The nurse is creating a plan of care for a client diagnosed with a dissecting abdominal aortic aneurysm. Which interventions should be included in the plan of care? Select all that apply.
- A. Assess peripheral circulation.
- B. Monitor for abdominal distention.
- C. Educate the client that abdominal pain is to be expected.
- D. Assess the client for observable ecchymoses on the lower back.

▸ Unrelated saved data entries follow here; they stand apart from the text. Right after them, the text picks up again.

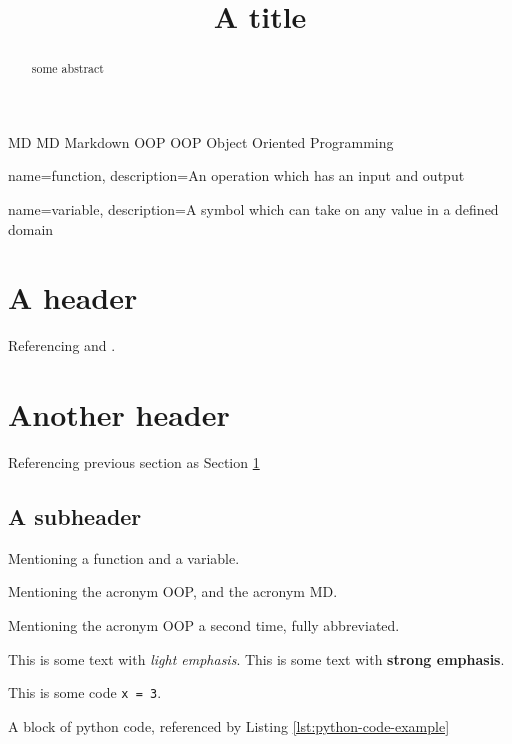 \documentclass[a4paper, ]{article}
\title{A title}
\begin{document}
    \maketitle
    
    \begin{abstract}
    some abstract
    \end{abstract}
    \clearpage

    \tableofcontents
    \clearpage
    
    \newacronym
        {MD}
        {MD}
        {Markdown}
    \newacronym
        {OOP}
        {OOP}
        {Object Oriented Programming}

    {
        name=function,
        description={An operation which has an input and output}
    }

    {
        name=variable,
        description={A symbol which can take on any value in a defined domain}
    }

    \section{A header}
    \label{sec:my-header}

    Referencing \cite{an-online-resource} and
    \cite{another-online-resource}.

    \section{Another header}
    \label{another-header}

    Referencing previous section as Section \ref{sec:my-header}

    \subsection{A subheader}
    \label{a-subheader}

    Mentioning a \gls{function} and a \gls{variable}.

    Mentioning the acronym \gls{OOP}, and the acronym \gls{MD}.

    Mentioning the acronym \gls{OOP} a second time, fully abbreviated.

    This is some text with \textit{light emphasis}. This is some text
    with \textbf{strong emphasis}.

    This is some code \texttt{x = 3}.

    A block of python code, referenced by Listing
    \ref{lst:python-code-example}
\end{document}
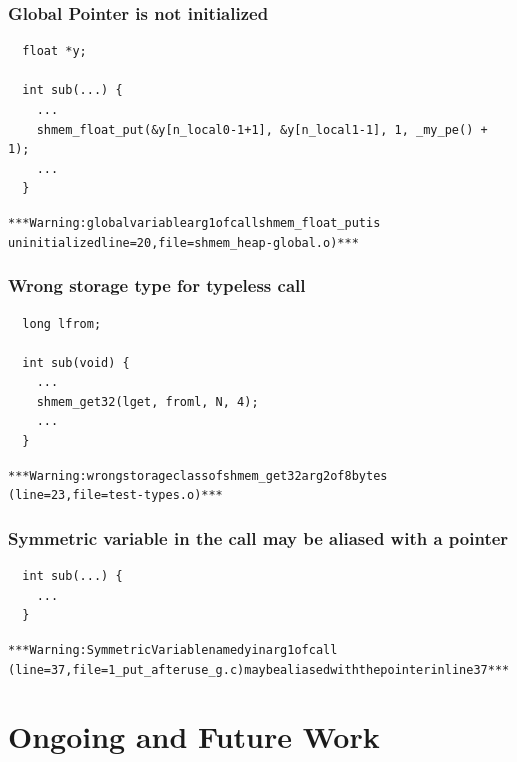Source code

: \subsubsection{Global Pointer is not initialized}

\begin{lstlisting}
  float *y;

  int sub(...) {
    ...
    shmem_float_put(&y[n_local0-1+1], &y[n_local1-1], 1, _my_pe() + 1);
    ...
  }
\end{lstlisting}
\begin{alltt}
  *** \openshmem Warning: global variable arg1 of call shmem_float_put is 
  uninitialized line=20, file=shmem_heap-global.o) ***
\end{alltt}

\subsubsection{Wrong storage type for typeless \openshmem call}

\begin{lstlisting}
  long lfrom;

  int sub(void) {
    ...
    shmem_get32(lget, froml, N, 4);
    ...
  }
\end{lstlisting}
\begin{alltt}
  *** \openshmem Warning: wrong storage class of shmem_get32 arg2 of 8 bytes 
  (line=23, file=test-types.o) ***
\end{alltt}

\subsubsection{Symmetric variable in the \openshmem call may be aliased with a pointer}

\begin{lstlisting}
  int sub(...) {
    ...
  }
\end{lstlisting}
\begin{alltt}
  *** \openshmem Warning: Symmetric Variable named y in arg1 of \openshmem call 
  (line=37, file=1_put_afteruse_g.c) may be aliased with the pointer in line 37***
\end{alltt}

\section{Ongoing and Future Work}
\label{chapter:future}

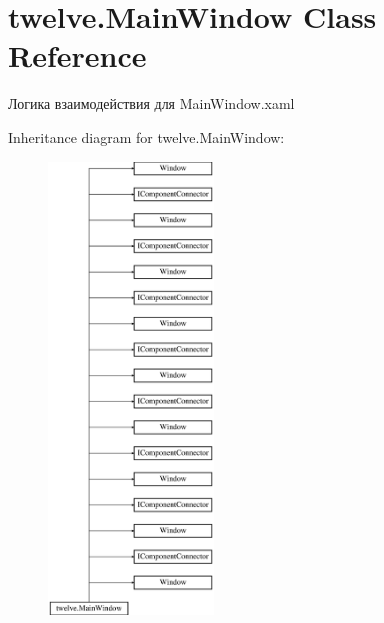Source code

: \hypertarget{classtwelve_1_1_main_window}{}\section{twelve.\+Main\+Window Class Reference}
\label{classtwelve_1_1_main_window}


Логика взаимодействия для Main\+Window.\+xaml  


Inheritance diagram for twelve.\+Main\+Window\+:\begin{figure}[H]
\begin{center}
\leavevmode
\includegraphics[height=12.000000cm]{classtwelve_1_1_main_window}
\end{center}
\end{figure}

- E. Perform deep palpation of the abdomen to assess the size of the aneurysm.
Correct Answer: A,B,D
Rationale: If the client has an abdominal aortic aneurysm, the nurse is concerned about rupture and monitors the client closely. The nurse should assess peripheral circulation and monitor for abdominal distention. The nurse also looks for ecchymoses on the lower back to determine if the aneurysm is leaking. The nurse tells the client to report abdominal pain, or back pain, which may radiate to the groin, buttocks, or legs because this is a sign of rupture. The nurse also avoids deep palpation in the client in whom a dissecting abdominal aortic aneurysm is known or suspected.
During a routine prenatal visit, a client in her third trimester of pregnancy reports having frequent calf pain when she walks. The nurse suspects superficial thrombophlebitis and checks for which sign associated with this condition?
- A. Severe chills
- B. Kernig's sign
- C. Brudzinski's sign
- D. Palpable hard thrombus
Correct Answer: D
Rationale: Pain in the calf during walking could indicate venous thrombosis or peripheral arterial disease. The manifestations of superficial thrombophlebitis include a palpable thrombus that feels bumpy and hard, tenderness and pain in the affected lower extremity, and a warm and pinkish red color over the thrombus area. Severe chills can occur in a variety of inflammatory or infectious conditions and are also a manifestation of pelvic thrombophlebitis. Brudzinski's sign and Kernig's sign test for meningeal irritability.